Initially we tried to get accommodation at Rawnsley Park Station, right next to Wilpena Pound, but were unable to do so — the only time we didn’t score our first choice, they were booked out — but the Hawker Hotel-Motel (our next choice) is only a little over 50 km* from Wilpena Pound and proved to be considerably cheaper than Rawnsley Park Station. Curiously, Google Maps insists on placing it in the corner of a small park whereas it is on the opposite side of the road.

It is a classic old country pub with a public bar, a lounge bar, a beer garden and a dining room (all except the beer garden having very high ceilings), except that it has some motel rooms, some of them to the extreme right of this photo and others (where we were accommodated) behind the pub and facing the street behind.
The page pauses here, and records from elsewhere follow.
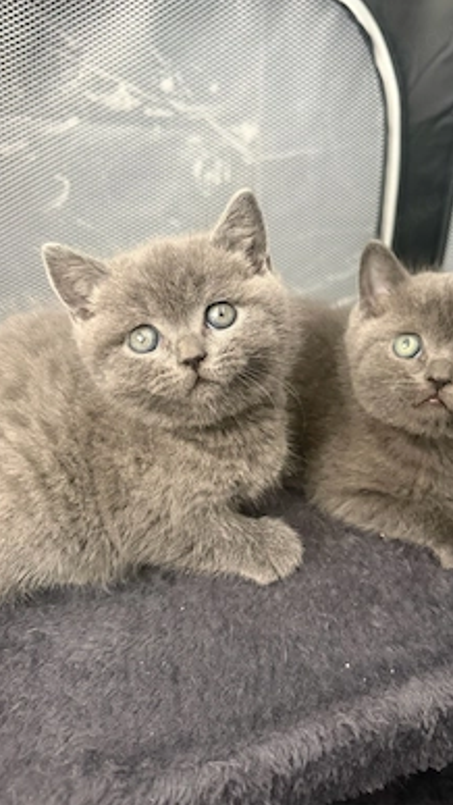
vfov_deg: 69.8
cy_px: 395
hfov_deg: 42.3
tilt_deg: -28.0
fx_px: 576
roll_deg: -3.8
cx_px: 305
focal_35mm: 27
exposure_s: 1/60
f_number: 1.78
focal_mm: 6.76
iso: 800
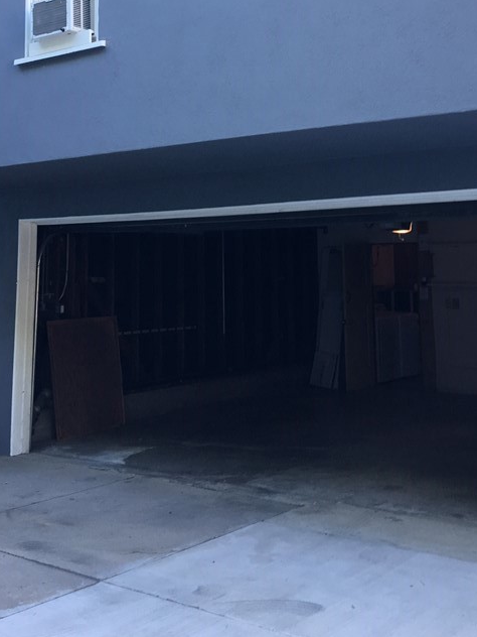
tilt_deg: +9.3
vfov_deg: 39.3
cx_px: 249
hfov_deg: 30.9
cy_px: 156
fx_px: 864
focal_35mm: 47
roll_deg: -0.1
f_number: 2.2
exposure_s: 1/60
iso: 32
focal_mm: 4.15
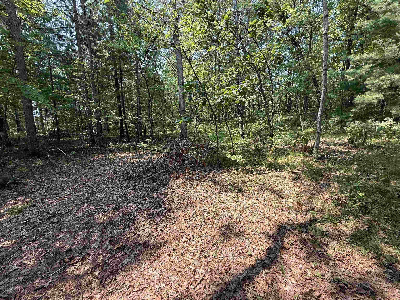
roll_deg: +0.3
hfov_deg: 102.1
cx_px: 200
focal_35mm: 14
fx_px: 162
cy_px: 150
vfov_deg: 85.7
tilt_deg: -10.8
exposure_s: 1/210
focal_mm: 2.22
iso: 50
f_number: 2.2
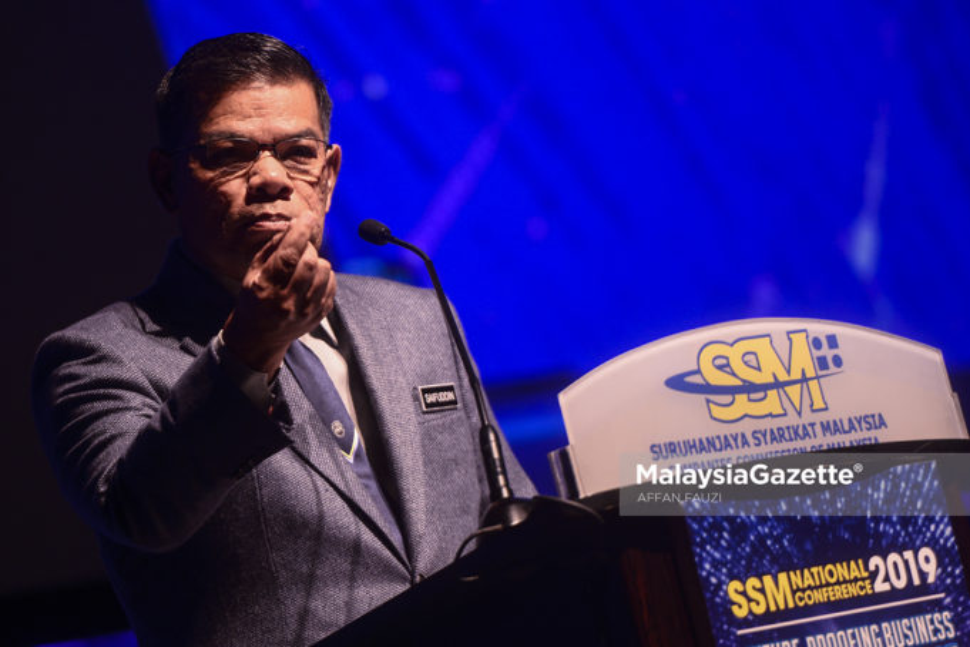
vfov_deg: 6.9
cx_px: 485
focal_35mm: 200
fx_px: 5388
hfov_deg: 10.3
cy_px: 324
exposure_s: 1/640
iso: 1250
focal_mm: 200
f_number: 2.8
* 50 km is a little over 30 miles.


Hawker motel 



This is our motel. At the time when I took this snap (perhaps 5:00pm), ours was the only vehicle to be seen. Before nightfall, however, the place was full.

The woman who received us into the hotel-motel was co-operative but blunt:

“Don’t drink the local water. There is clean water in a jug in the refrigerator in your room.

“The dining room is open for dinner between six and seven. Then it is closed.”


So here we are in Hawker for two nights. Tomorrow we are calling a “rest day” but we plan to get as close as we can to Wilpena Pound (about which I will tell you more in tomorrow’s posting). As you are already aware, the time off from travelling in Hawker has given me the chance to do a bit of catching up with these postings. I am hopeful that I may be able to catch up a little further at the end of Day 18 as it will do our shortest day’s travel of the whole road trip, apart from Day 0.

Oh, and Matt has given me another little video to post. It covers (somewhat briefly, it has to be said) the entire journey from Darwin to Alice Springs. So I have added it to the end of Day 13 (8th August), the day we arrived in Alice Springs.